Under each piece of business there appears either one line, occasionally two, and for important business three. Hence the 'three-line whip'. It means that we have to be there, and to support the Government, no excuses accepted.

We got the oddest ever instruction from the Whips last week with regard to an (anyhow unenforceable) Labour motion calling for the universally-liked Universal Credit system nonetheless to be delayed in its implementation. The note from the Chief Whip read: “Three-line Whip: Please abstain.” It’s the only time I have heard of a three-line whip to abstain.

Current Parliamentary arithmetic means that every vote is on a knife-edge. Had we voted on this Labour motion, the Chancellor of the Exchequer would have been called back from Washington DC, the Prime Minister from Brussels, and doubtless other Ministers all over the place for the purely symbolic action of disagreeing with the Labour Party, and a handful of Tory rebels.

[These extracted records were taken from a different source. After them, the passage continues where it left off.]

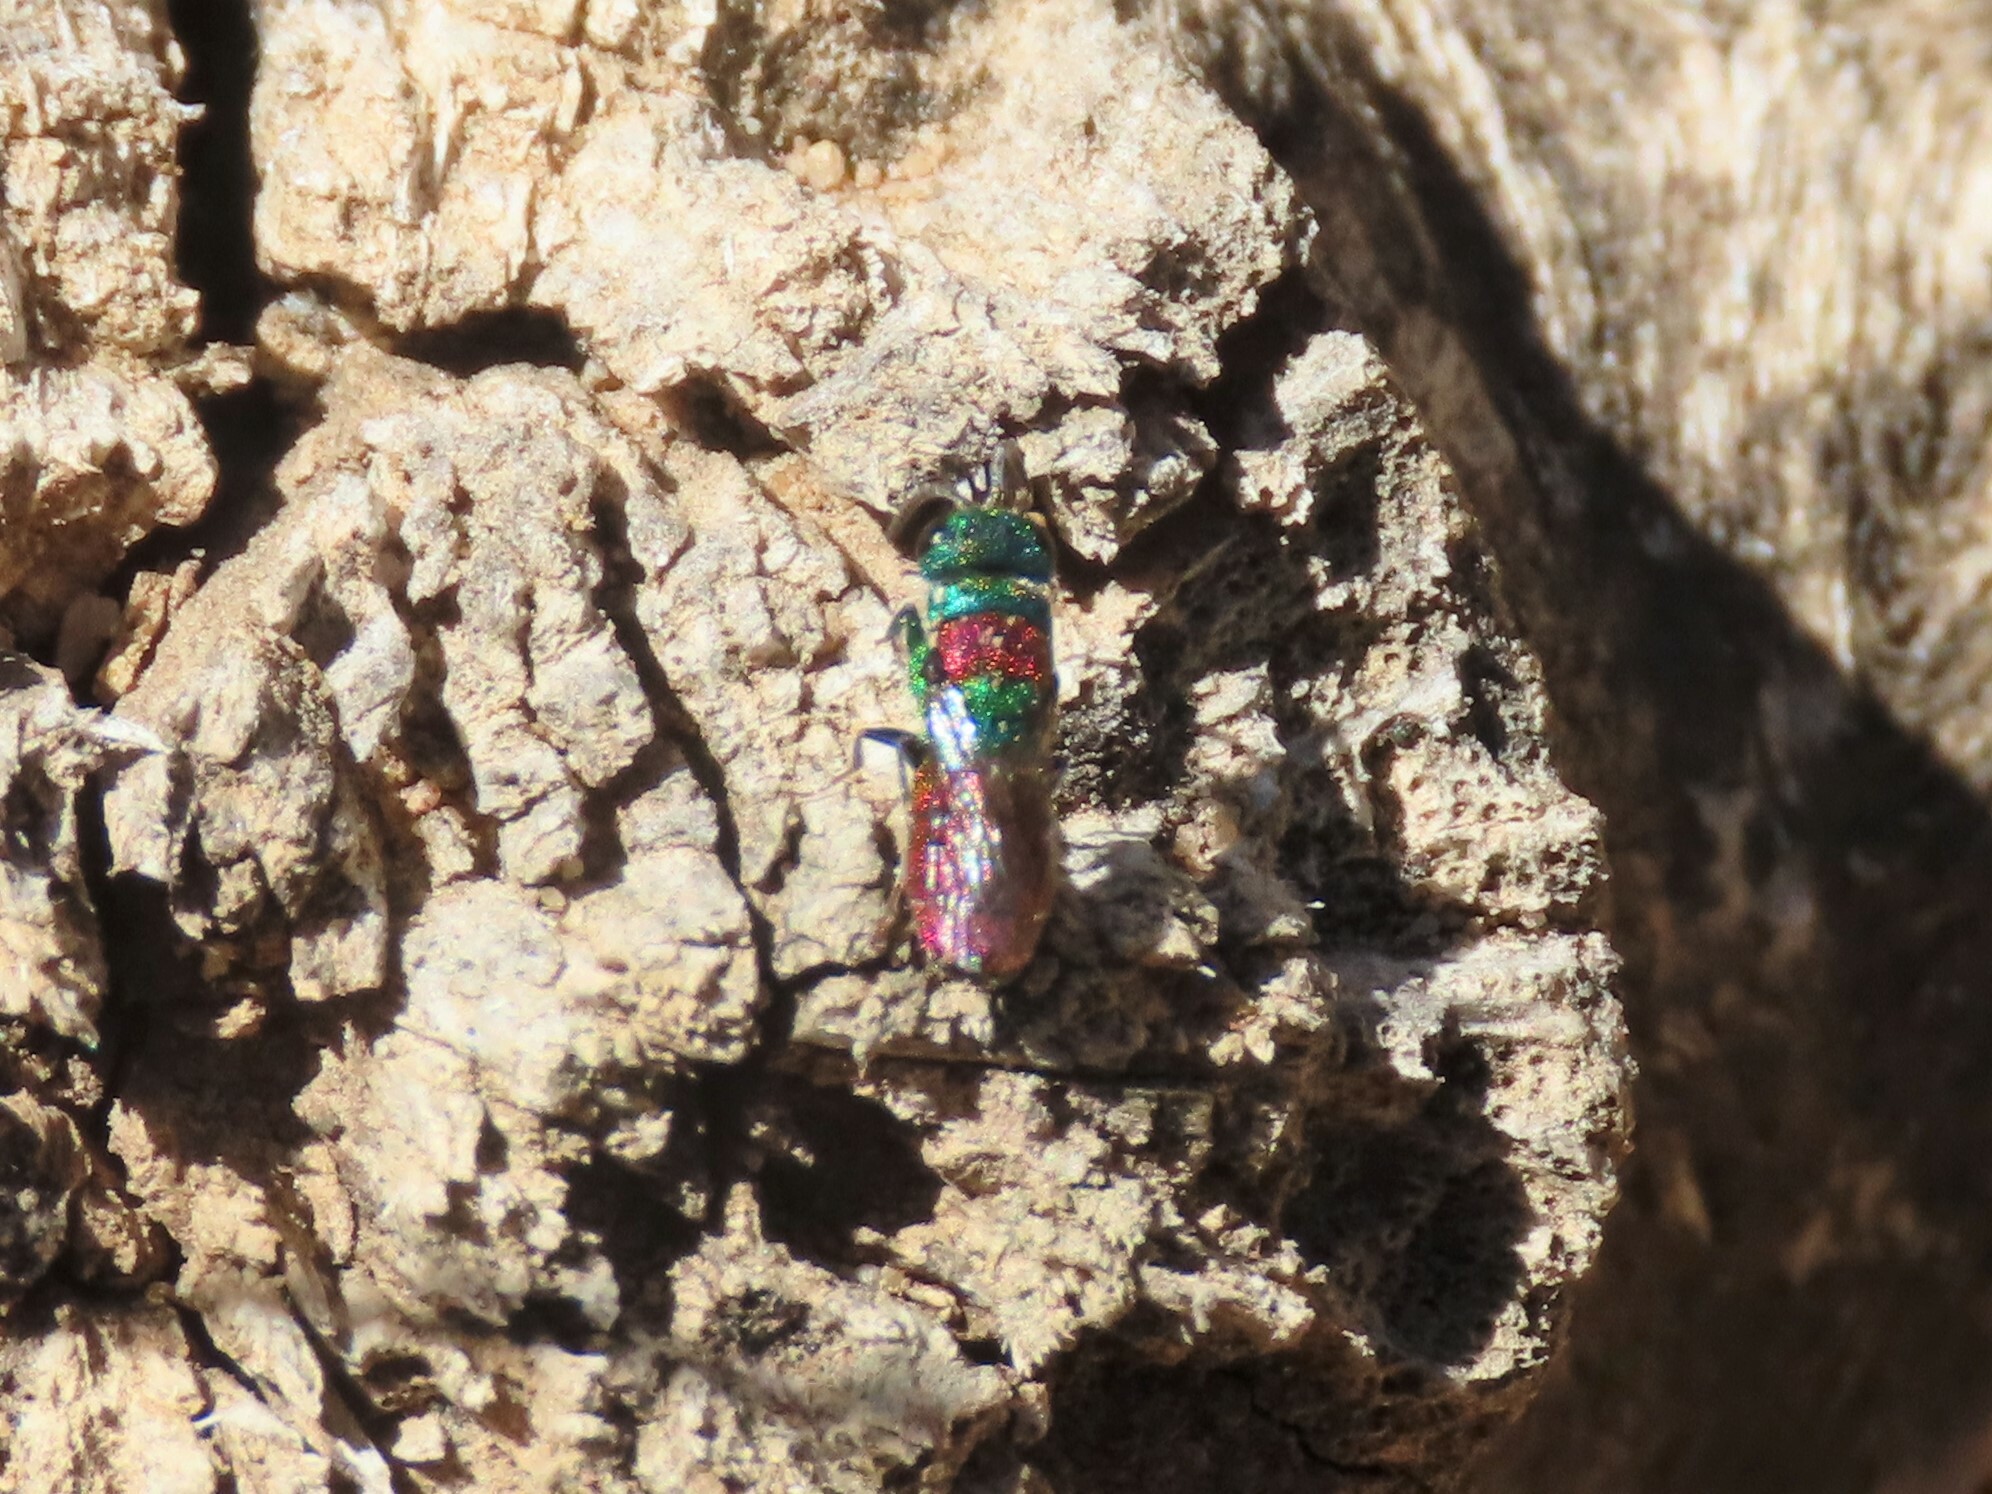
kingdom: Animalia
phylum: Arthropoda
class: Insecta
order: Hymenoptera
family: Chrysididae
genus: Chrysis
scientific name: Chrysis
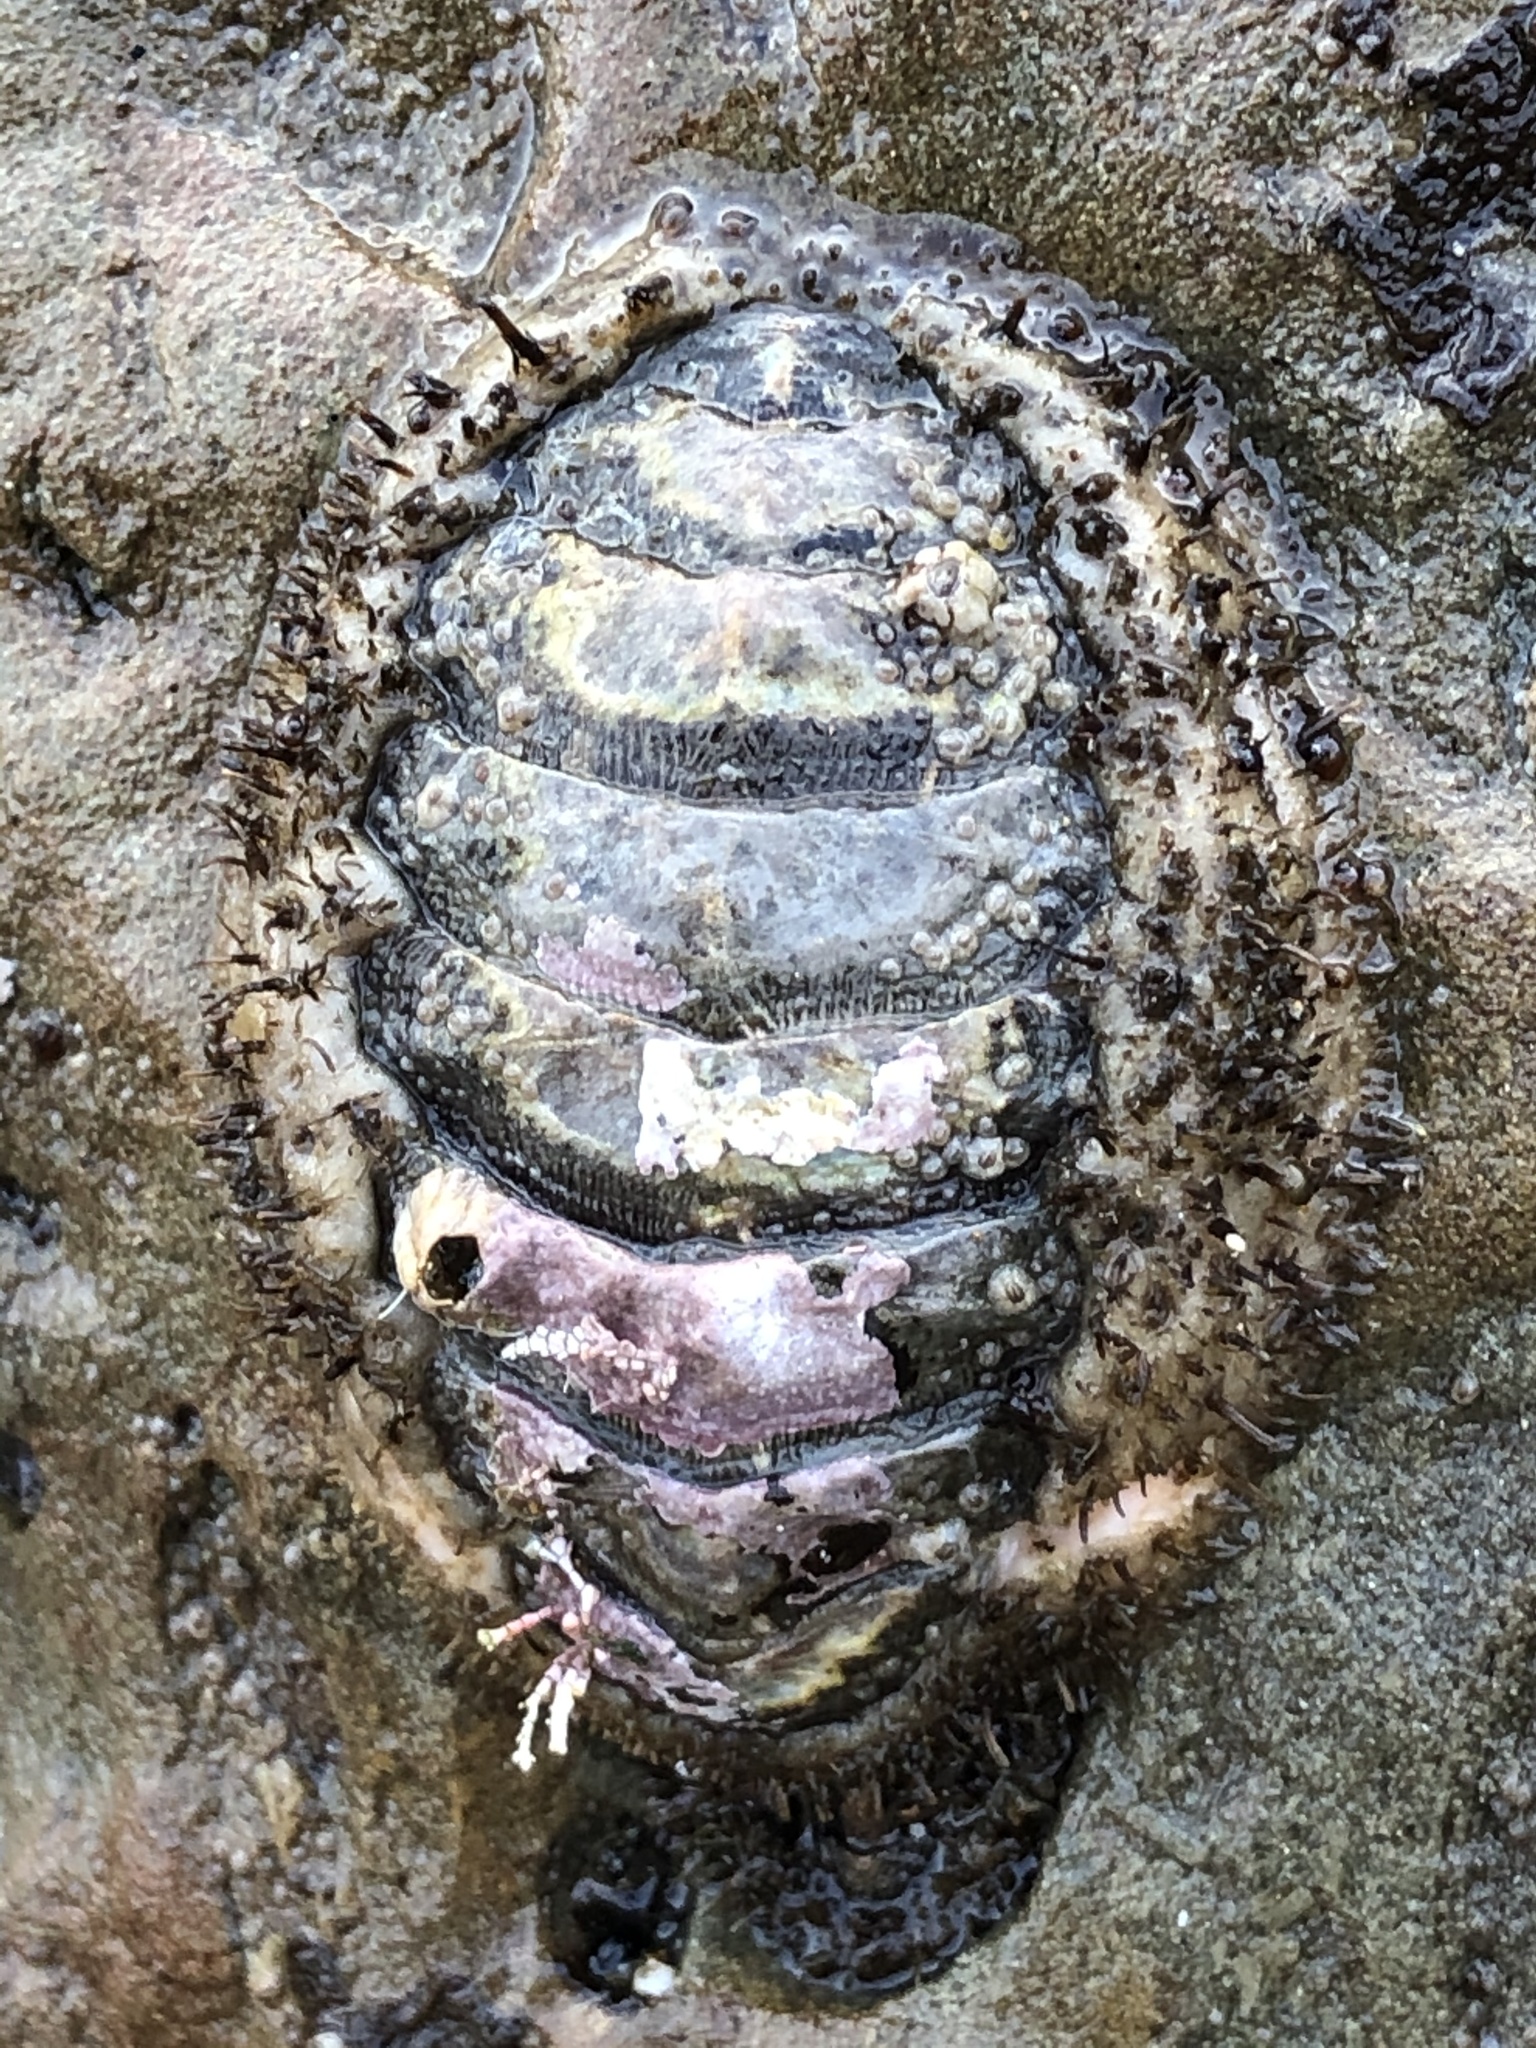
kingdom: Animalia
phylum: Mollusca
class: Polyplacophora
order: Chitonida
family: Mopaliidae
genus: Mopalia
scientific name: Mopalia muscosa
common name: Mossy chiton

The bulk of the business of government is conducted in Whitehall rather than Westminster, and is subject to scrutiny by Parliament, but not to a vote. Separation of powers between Government and Parliament is a central principle of our constitution. So Parliamentary votes are often given a great deal too much importance. It is asking questions, and holding the Government to account in a variety of ways and means that really counts, rather than votes. The whipping system ensures that the Government secures whatever votes they want by virtue of their election to govern; opposition motions routinely are dismissed by the voting power of the governing party. Clever questions, pointed debates, crafty machinations in Commons and Lords truly give the Government a headache, which no three-line whip can alleviate.

And that, after all, is exactly what Parliament is there to do – to scrutinise the government rather than necessarily support it.